Hace ahora cuatro años, nos disponíamos a celebrar en Murcia el bicentenario del nacimiento del maestro Cipriano Galea (1816-1889). Los actos conmemorativos incluyeron la inauguración de una calle con su nombre entre las pedanías de La Ñora y Javalí Viejo. Ambos pueblos formaban en el siglo XIX un único distrito escolar al que fue destinado don Cipriano como primer maestro público de esta zona, llegando a liderar el escalafón de maestros de la provincia.

Cipriano Galea solo tuvo una ambición: contribuir al progreso de un pueblo donde predominaba la pobreza y el analfabetismo. Le ofrecieron puestos mejores en prestigio y rentabilidad, pero decidió rechazarlos, en pro de la noble misión que se había propuesto. «¿Cómo me dejo yo a aquellos? Vamos… no es tan fácil; les hago yo mucha falta. ¿Quién ha de hacerles los servicios que yo les presto?», decía.

▸ **Lista de actividades**:
1) Según el texto sobre el maestro Cipriano Galea, ¿qué dos pedanías formaban en el siglo XIX un único distrito escolar?
2) Escribe una continuación del texto sobre el maestro Cipriano Galea a partir de su última frase.

▸ **Material proporcionado**:
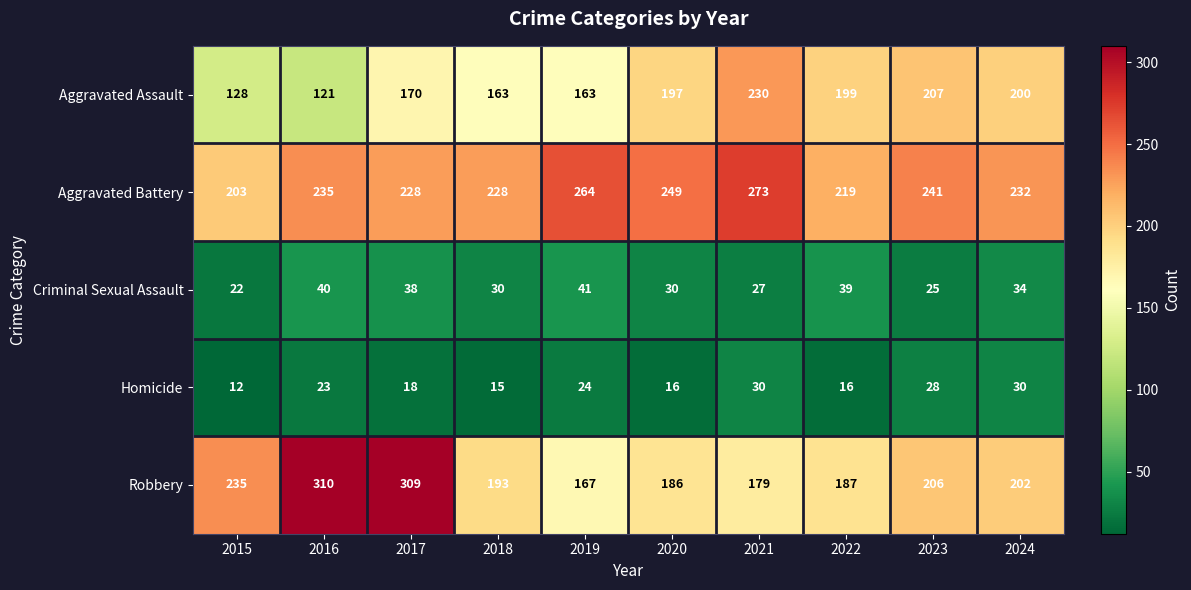

Which series has the largest range (max minus min)?

Robbery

▸ **Respuestas**:
1) La Ñora y Javalí Viejo.

2)
Su abnegada labor, que trascendía mucho más allá del aula, no solo obró el milagro deseado, proporcionando un porvenir a sus discípulos, sino que desencadenó una eterna gratitud del pueblo de La Ñora. La humildad de este educador le habría impedido imaginar que cinco años después de su muerte se convertiría en el primer maestro en España a cuya memoria se erigió un monumento público. Así ocurrió en 1894. Un monumento que ha perdurado hasta nuestros días y que fue restaurado con motivo del bicentenario, en 2016.

Asimismo, dentro de los actos de su efeméride, se organizó una semana cultural para ensalzar la figura del docente, con diversas conferencias, actividades para los niños, concurso literario escolar, inauguración de una placa, exposición de un aula antigua y un gran acto final junto a su monumento, en la Plaza de la Iglesia de La Ñora, que estuvo amenizado por la Orquesta Sinfónica ‘Las Musas’ de Guadalupe y presidido por el alcalde de Murcia, José Ballesta, con asistencia de varios descendientes del maestro procedentes de distintos puntos de la geografía española (habló en nombre de todos la tataranieta Ana Vian, catedrática e hija de Ángel Vian, ex Rector de la Universidad Complutense de Madrid).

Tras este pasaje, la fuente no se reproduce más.